Bekannt für seine Warnhinweise

Kalifornien ist im ganzen Land für seine Warnhinweise bekannt. 1986 hatten die Bürger in einer Volksabstimmung für eine Kennzeichnungspflicht von Produkten gestimmt, deren Bestandteile Krebs oder Geburtsdefekte auslösen können. Von anfangs 30 wuchs die Zahl der gelisteten Substanzen auf inzwischen mehr als 900.

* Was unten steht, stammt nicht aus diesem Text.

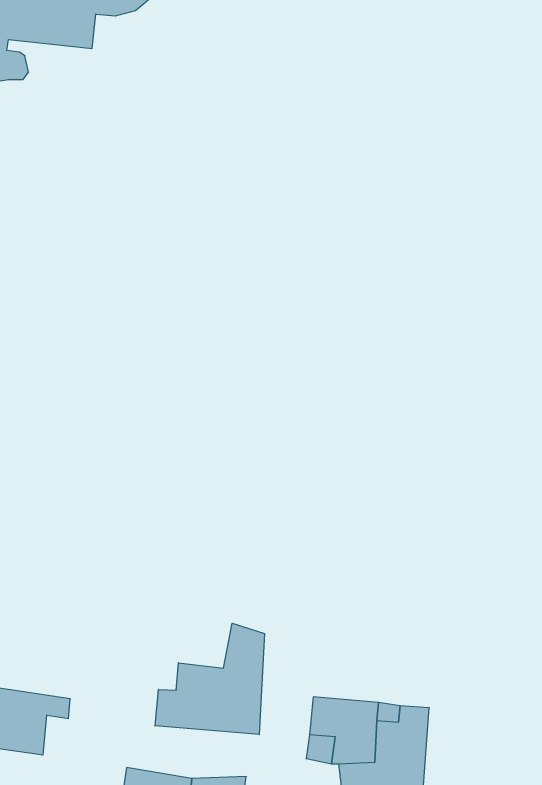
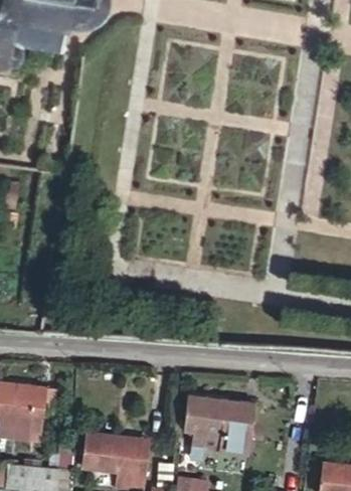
building: [155,623,264,735] -> none

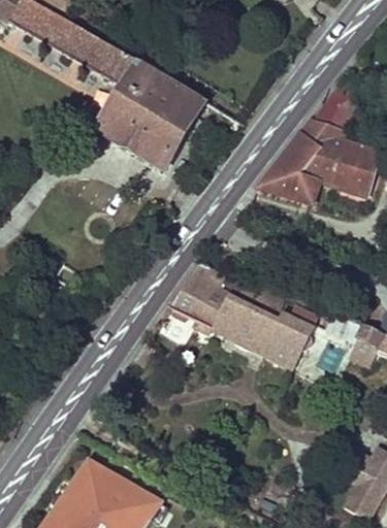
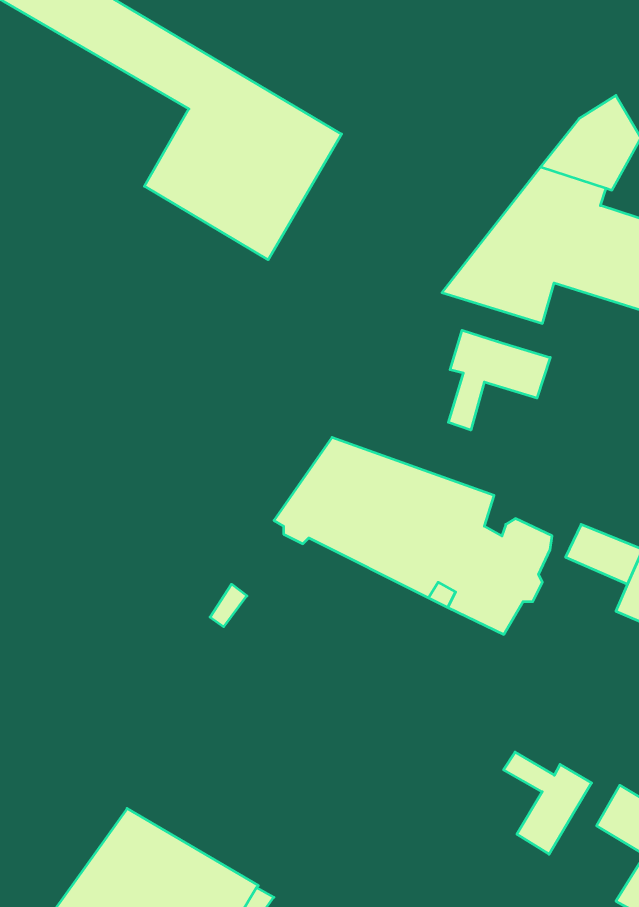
building: none -> [448,330,550,430]
building: none -> [504,752,592,854]

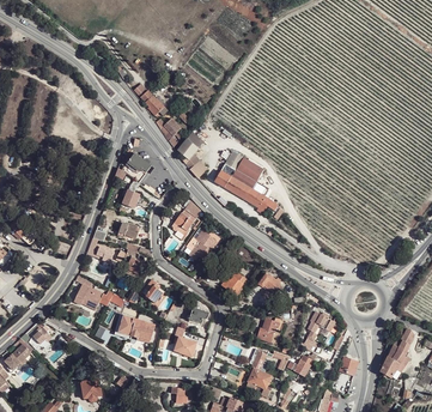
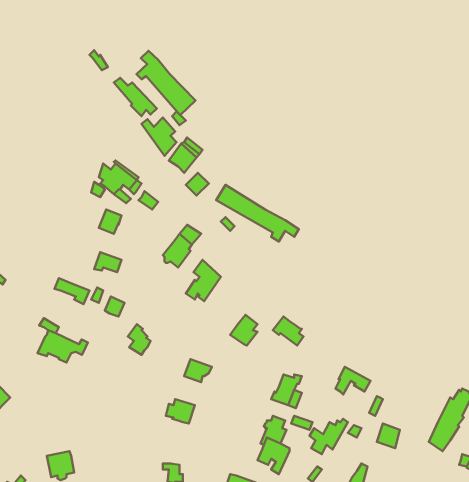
building: none -> [137,51,196,115]
building: [220,151,262,189] -> none
building: [115,314,154,340] -> none

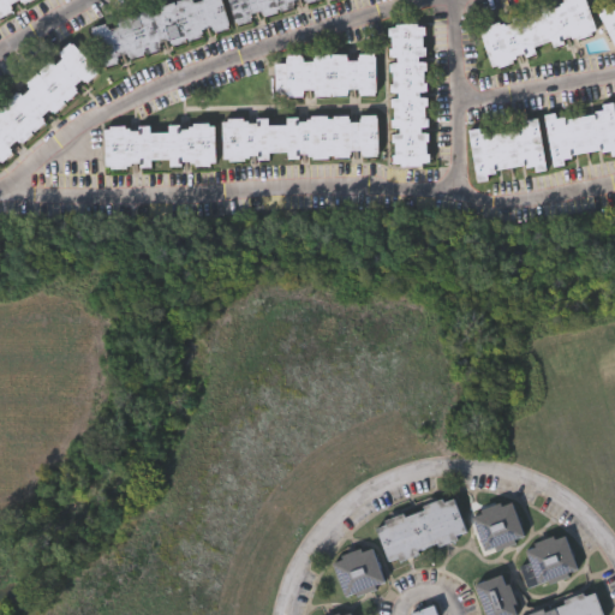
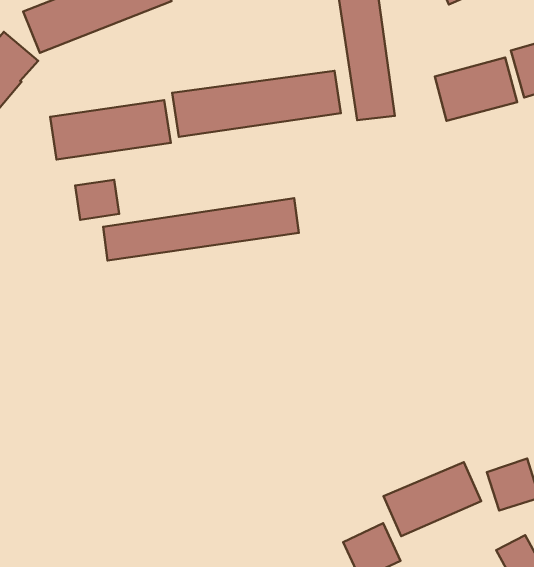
building: [276,54,377,97] -> none
building: none -> [75,180,119,220]
building: none -> [103,198,299,261]

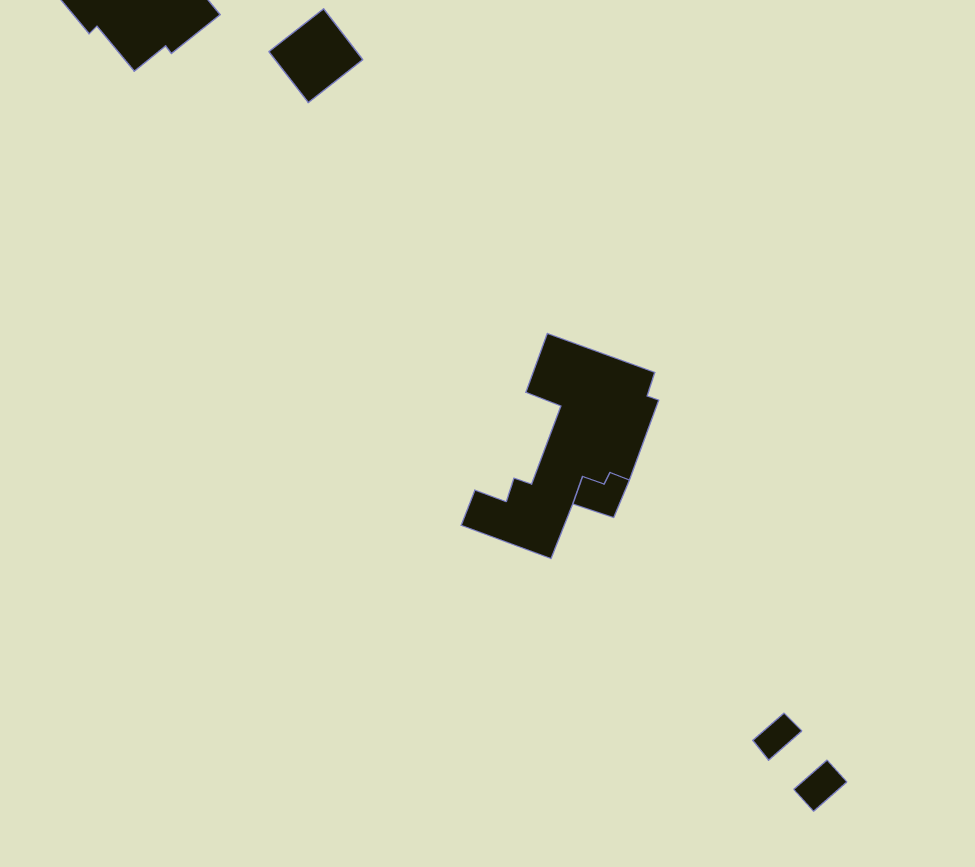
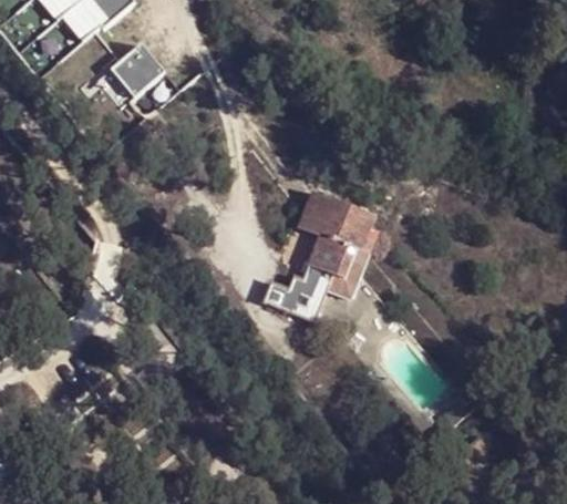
building: [269,9,363,103] -> [107,47,161,100]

Restaurants oder Supermärkte reagieren mit oft generischen Auszeichnungen auf Speisekarten und Regalen, die vage auf eine mögliche Gesundheitsgefahr der angebotenen Produkte hinweist, ohne Details zu nennen (zum Beispiel: "Bohren, sägen, schmirgeln oder die maschinelle Verarbeitung von Holzprodukten kann Sie Holzstaub aussetzen, einer Substanz, die dem Bundesstaat Kalifornien als Erreger von Krebs bekannt ist"). Neben Lebensmitteln sind auch Möbel, Geschirr oder Textilien häufiger mit Warnhinweisen versehen.

Hinter der Debatte um den Kaffee steckt auch die philosophische Frage, ob die Warnhinweise wirklich etwas verändern und ob der Staat nicht überreguliert. Befürworter verweisen darauf, dass Hersteller versuchen, den Warnhinweisen zu entgehen und deshalb inzwischen weniger Chemikalien einsetzen. Konsumenten ihrerseits würden bei ihrem Einkauf bewusster vorgehen.

Entscheiden die Kunden wirklich bewusster?

Gegner kritisieren, dass die Kennzeichnung keinen wissenschaftlichen Nachweis von Gesundheitsschäden für den Menschen voraussetzt und deshalb viel zu viele Produkte ein solches Label erhalten. Dies führe wiederum dazu, dass Konsumenten echte Gesundheitsgefahren und reine Pro-Forma-Kennzeichnungen nicht unterscheiden könnten - und deshalb das Label einfach ignorierten.

Der US-Kongress in Washington arbeitet im Moment an einem Gesetzentwurf , der wissenschaftsbasierte Kriterien für Warnhinweise auf Lebensmitteln oder anderen Produkten verlangt. "Wenn wir verpflichtende Krebswarnungen auf einer Tasse Kaffee haben, ist etwas völlig schief gelaufen", erklärte der demokratische Abgeordnete Kurt Schrader aus dem kalifornischen Nachbarstaat Oregon.